▶ _Problem_: All entries should be copied exactly; the pictures stay out.

Stored data:

::::

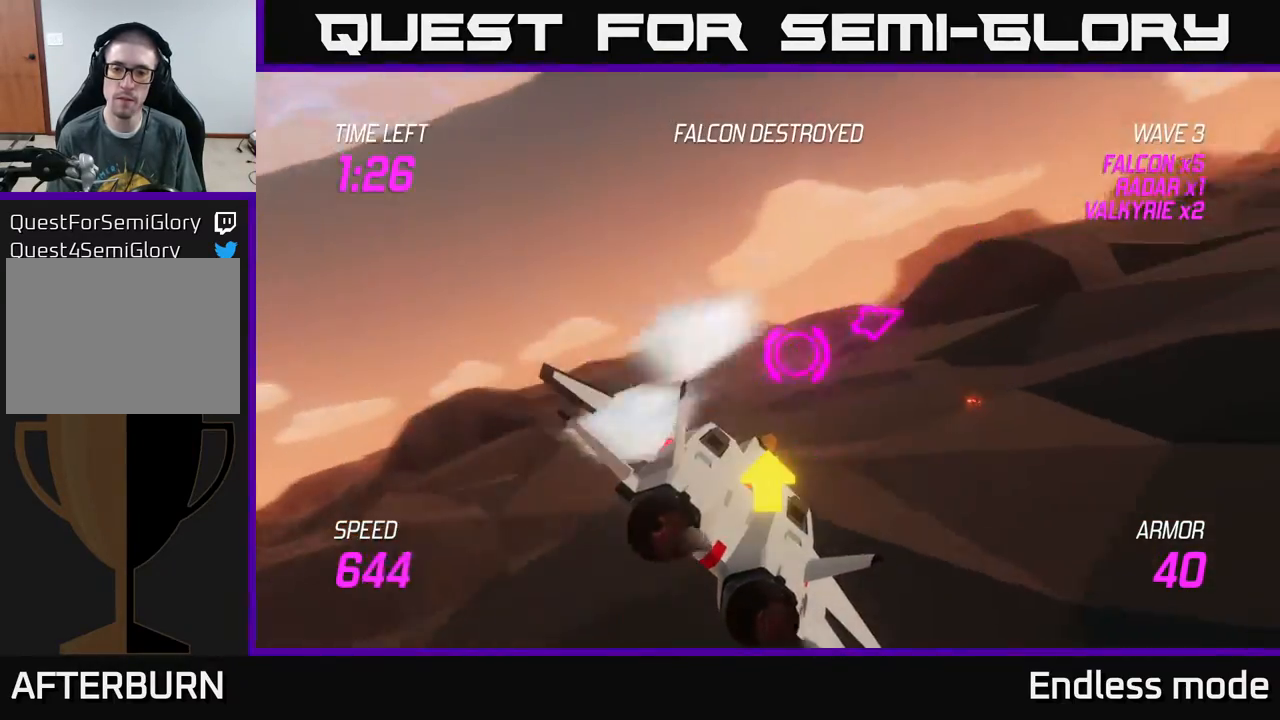
{"buttons": ["L2"], "left_stick": "up-right", "events": [[200, "L2", "down"], [217, "left_stick", "up-right"]]}
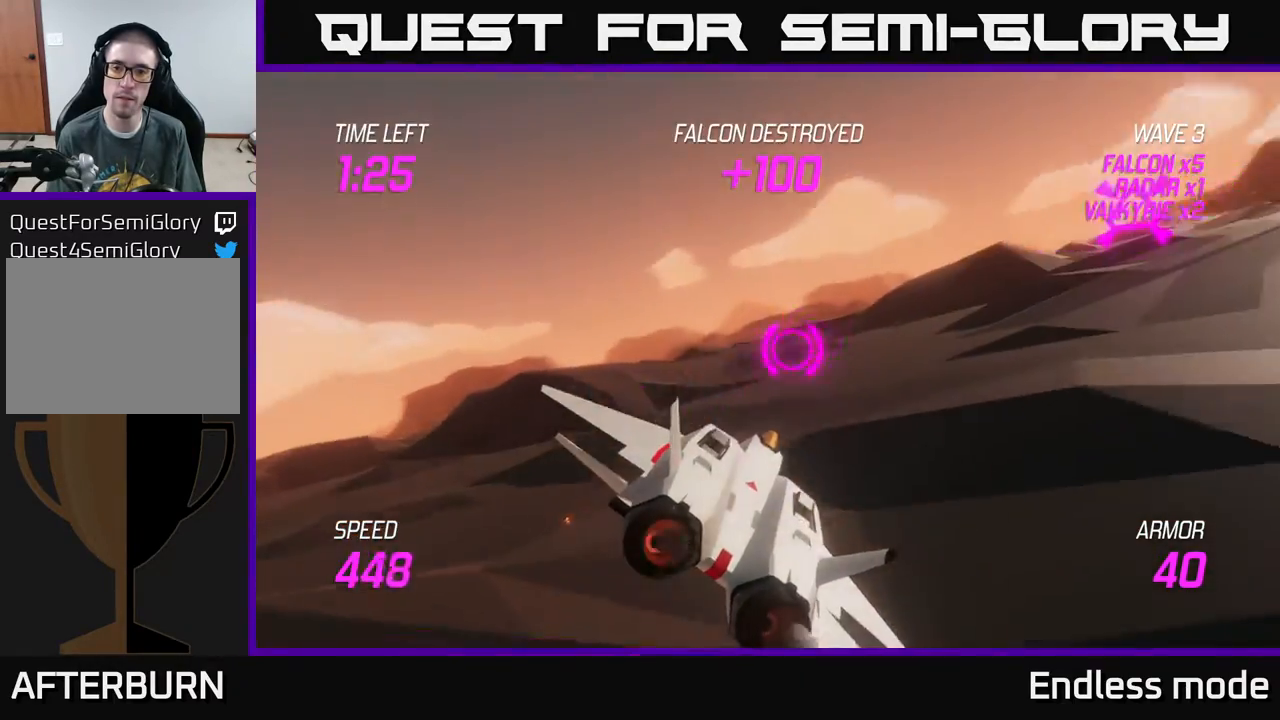
{"buttons": ["L2", "R2"], "left_stick": "left", "events": [[217, "left_stick", "right"], [350, "R2", "down"], [450, "R2", "up"], [483, "left_stick", "left"], [500, "R2", "down"]]}
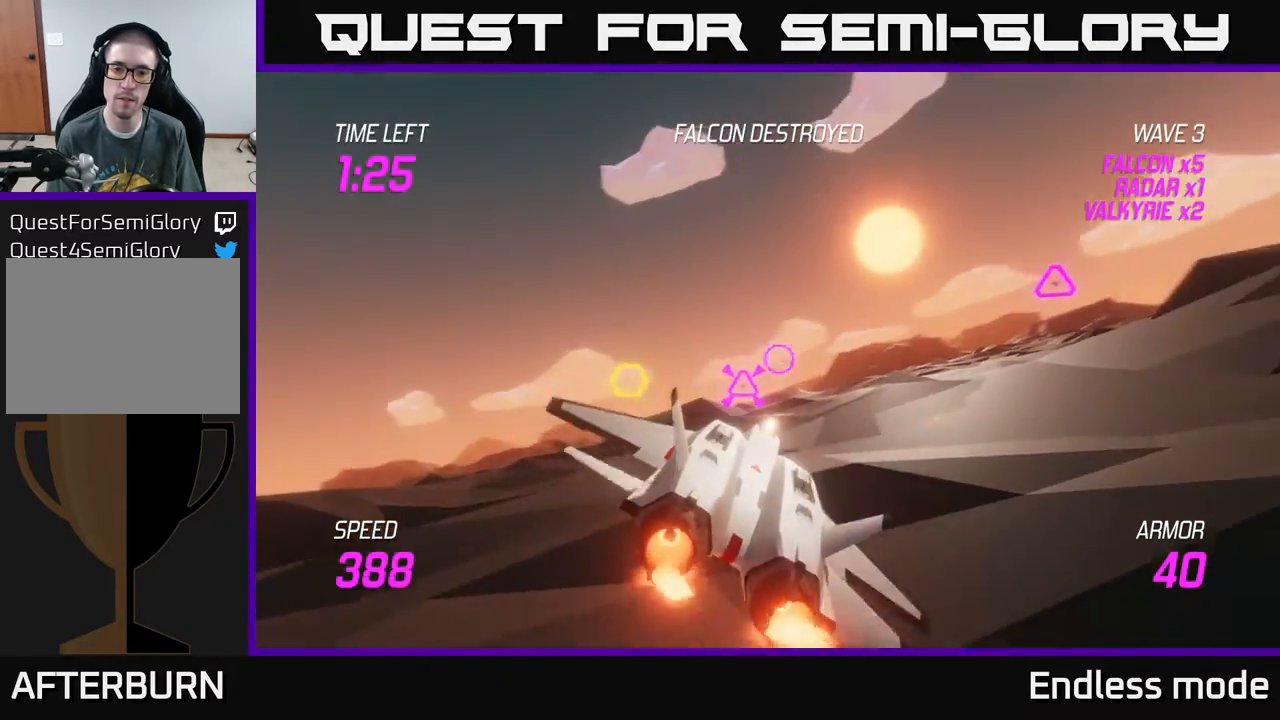
{"buttons": ["R2"], "left_stick": "right", "events": [[100, "R2", "up"], [167, "L2", "up"], [233, "left_stick", "up-left"], [400, "R2", "down"], [433, "left_stick", "right"]]}
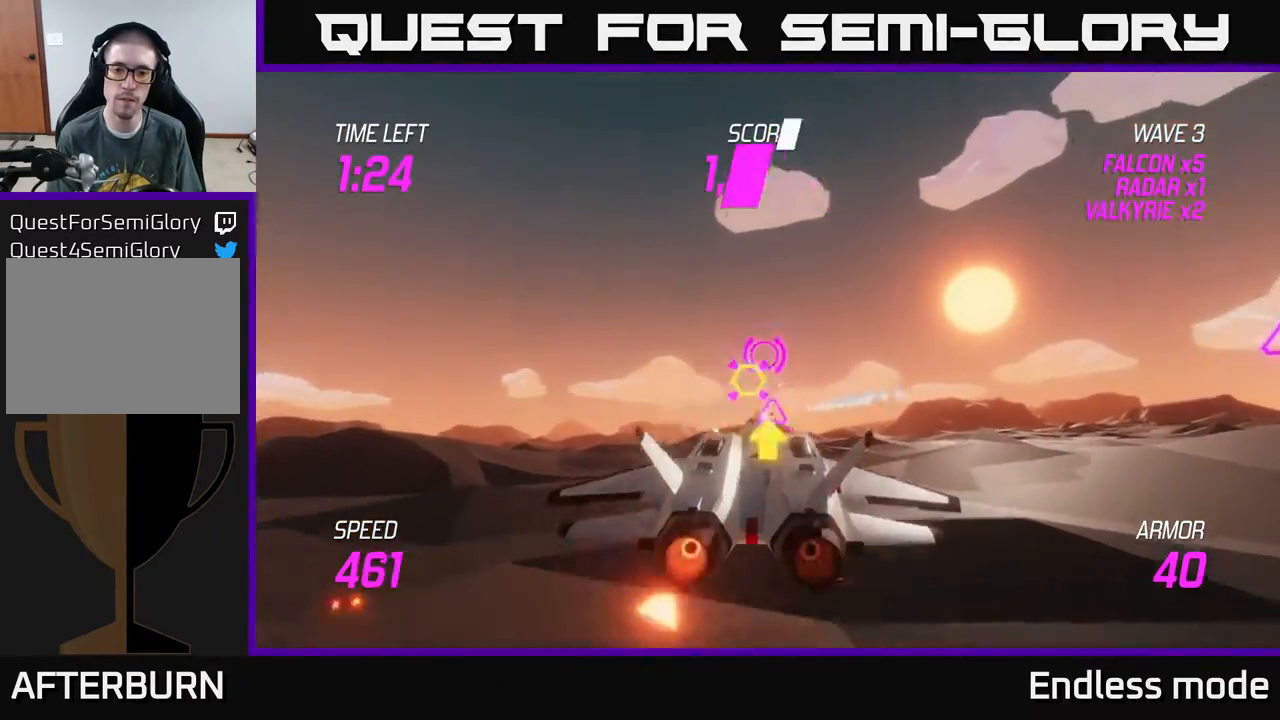
{"buttons": [], "left_stick": "right", "events": [[17, "R2", "up"], [83, "R2", "down"], [217, "R2", "up"], [233, "left_stick", "left"], [283, "R2", "down"], [350, "left_stick", "center"], [433, "R2", "up"], [483, "left_stick", "right"]]}
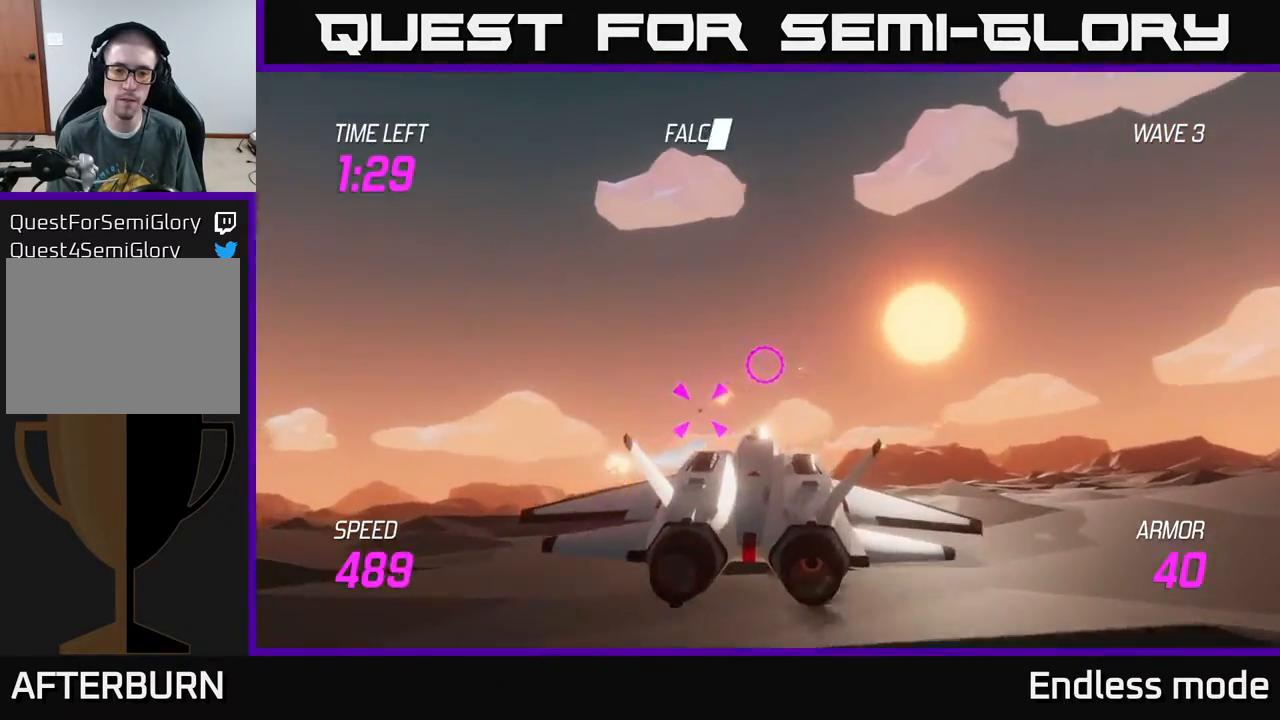
{"buttons": ["R2"], "left_stick": "right", "events": [[17, "R2", "down"], [83, "left_stick", "center"], [150, "R2", "up"], [200, "R2", "down"], [283, "left_stick", "right"], [333, "R2", "up"], [417, "R2", "down"]]}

::::

▶ _Answer box_:
{"buttons": ["L2"], "left_stick": "up-right", "events": [[200, "L2", "down"], [217, "left_stick", "up-right"]]}
{"buttons": ["L2", "R2"], "left_stick": "left", "events": [[217, "left_stick", "right"], [350, "R2", "down"], [450, "R2", "up"], [483, "left_stick", "left"], [500, "R2", "down"]]}
{"buttons": ["R2"], "left_stick": "right", "events": [[100, "R2", "up"], [167, "L2", "up"], [233, "left_stick", "up-left"], [400, "R2", "down"], [433, "left_stick", "right"]]}
{"buttons": [], "left_stick": "right", "events": [[17, "R2", "up"], [83, "R2", "down"], [217, "R2", "up"], [233, "left_stick", "left"], [283, "R2", "down"], [350, "left_stick", "center"], [433, "R2", "up"], [483, "left_stick", "right"]]}
{"buttons": ["R2"], "left_stick": "right", "events": [[17, "R2", "down"], [83, "left_stick", "center"], [150, "R2", "up"], [200, "R2", "down"], [283, "left_stick", "right"], [333, "R2", "up"], [417, "R2", "down"]]}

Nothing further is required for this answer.